The obvious concern right now is that of the land, and that of our right to have a voice - no matter how secular that voice may be - over what happens to the natural resources that by a natural law should be preserved. For two months a sickness has been on the reservation causing respiratory illnesses. I have been affected, as well as one of my daughters, and I have read about different areas around the United States confirming certain diagnosis of citizens in localized areas presenting with the same concerns. 

After coughing for over two months, and repeated visits for the same and slowly lessening symptoms for my 11-year-old girl, I asked the physician why there was no diagnosis in the area. I was told because it would take "a couple thousand dollars" to take cultures from people and determine the actual cause. Yet, I live near the Tribal hospital airport and hear planes flying over my house daily, up to five times a day - knowing that each time it goes overhead it costs more than $10,000.

So, one then starts thinking about the salary of surgical staff and equipment and other doctors and medical staff that it would take to stop the exportation of our federal health dollars and invest them into our own hospital, rather than for paying for the same healthcare and an airplane ride there to access it.

The pipes are leaky.

Immigration is also a very hot issue across the country. People are being separated from whole families, with children being detained across the country, and rumors and truths mixing together about the conditions for all involved. And then, there is the fence.

There are rumors on the Reservation that our federal rights to exists are under attack. There are rumors that the current administration in the White House want to take away the right to protest. There are rumors that the White House has said that if the Native Americans wanted to live on the Reservation, that we could all be put behind walls of our own.

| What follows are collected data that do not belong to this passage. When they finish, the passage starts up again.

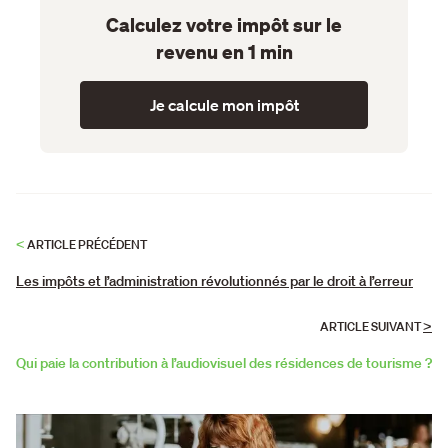
Calculez votre impôt sur le
revenu en 1 min
Je calcule mon impôt
<
ARTICLE PRÉCÉDENT
Les impôts et l’administration révolutionnés par le droit à l’erreur
>
ARTICLE SUIVANT
Qui paie la contribution à l’audiovisuel des résidences de tourisme ?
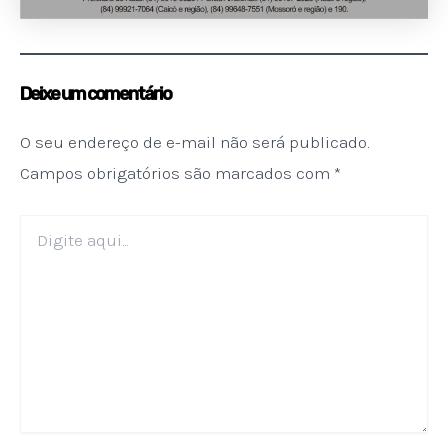
Deixe um comentário
O seu endereço de e-mail não será publicado.
Campos obrigatórios são marcados com
*
Digite
aqui...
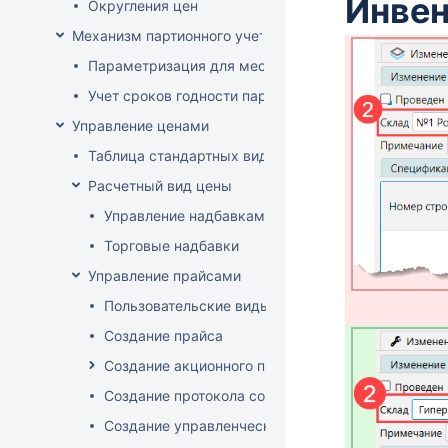
Инвен
Округления цен
Механизм партионного учета
Параметризация для места хранения механизма ис
Учет сроков годности партий
Управление ценами
Таблица стандартных видов цен
Расчетный вид цены
Управление надбавками
Торговые надбавки
Управление прайсами
Пользовательские виды цен
Создание прайса
Создание акционного прайса
Создание протокола согласования цен
Создание управленческого прайса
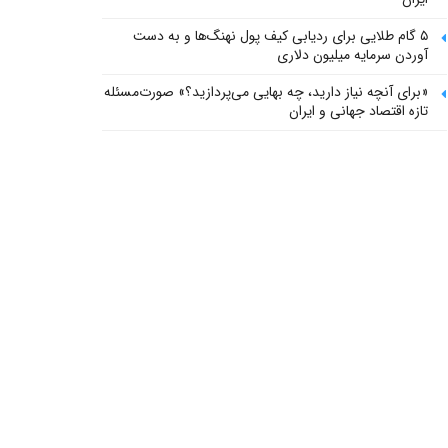
۵ گام طلایی برای ردیابی کیف پول‌ نهنگ‌ها و به دست
آوردن سرمایه میلیون دلاری
«برای آنچه نیاز دارید، چه بهایی می‌پردازید؟» صورت‌مسئله
تازه اقتصاد جهانی و ایران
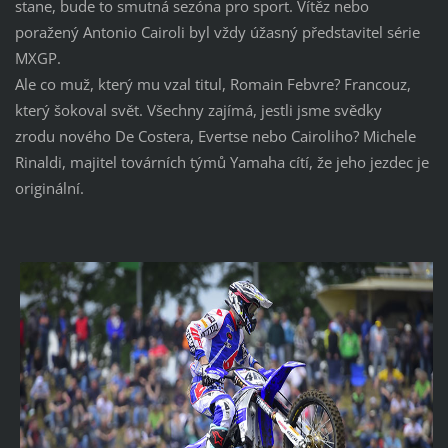
stane, bude to smutná sezóna pro sport. Vítěz nebo
poražený Antonio Cairoli byl vždy úžasný představitel série
MXGP.
Ale co muž, který mu vzal titul, Romain Febvre? Francouz,
který šokoval svět. Všechny zajímá, jestli jsme svědky
zrodu nového De Costera, Evertse nebo Cairoliho? Michele
Rinaldi, majitel továrních týmů Yamaha cítí, že jeho jezdec je
originální.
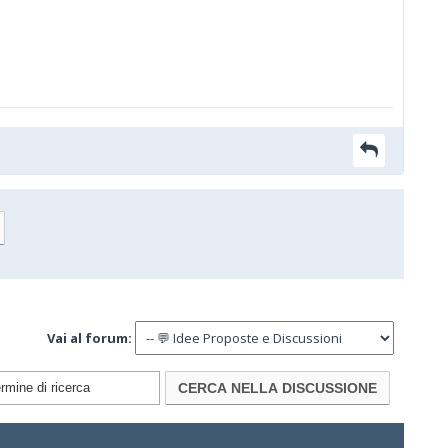
Vai al forum:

With the social media and various and flooding news outlets pouring campaign after campaign into our newsfeeds, it is hard for Native American women like me to not believe much of the news that our lands, waters, rights, and livelihoods are under attack. But like the Donkey in Animal Farm, I can only think that it will always be this way - because it has always been this way.

There is a hole in the wall.

What can happen to me as a woman, who has lost her voice so many times that I am barely speaking again? What will happen if it is legally taken from our culture again, to silence our cries for the rights of plants and animals to exist peacefully with us for as long as the earth continues to support our environmental footprint?

What are we doing as a country? All of us, from every part of life that we meet one another from across this planet - what is it that we all actually need?

As a Lakota woman, I need to continue. I have three daughters who have inherited genetic beauty and trauma, who are going to have to learn to live in this world where there may not be a place for them one day. Should they choose to not have children with a man from my Tribe, their children may cease to exist on our paperwork with the Bureau of Indian Affairs. They have many things to think about that other children may never have to know - and learn about fractions in a whole different way.

My mind races back to all of the American History that I have learned; to try to trace my finger across the aged pages of rhetoric devised to keep me in my place - and I can't find my place, still.

Maybe my opinion as a Lakota woman is that there will always be much to be desired in the home of women such as me; and that it is neither a tragedy, nor great, that I survive despite who is in the White House. It would be a great nation to me, if it took care of the leaky pipes and holes in the wall that are being created by the discords of racism and discrimination that seem to pervade most areas of society, so that my daughters can live with the same concept of "greatness" as others.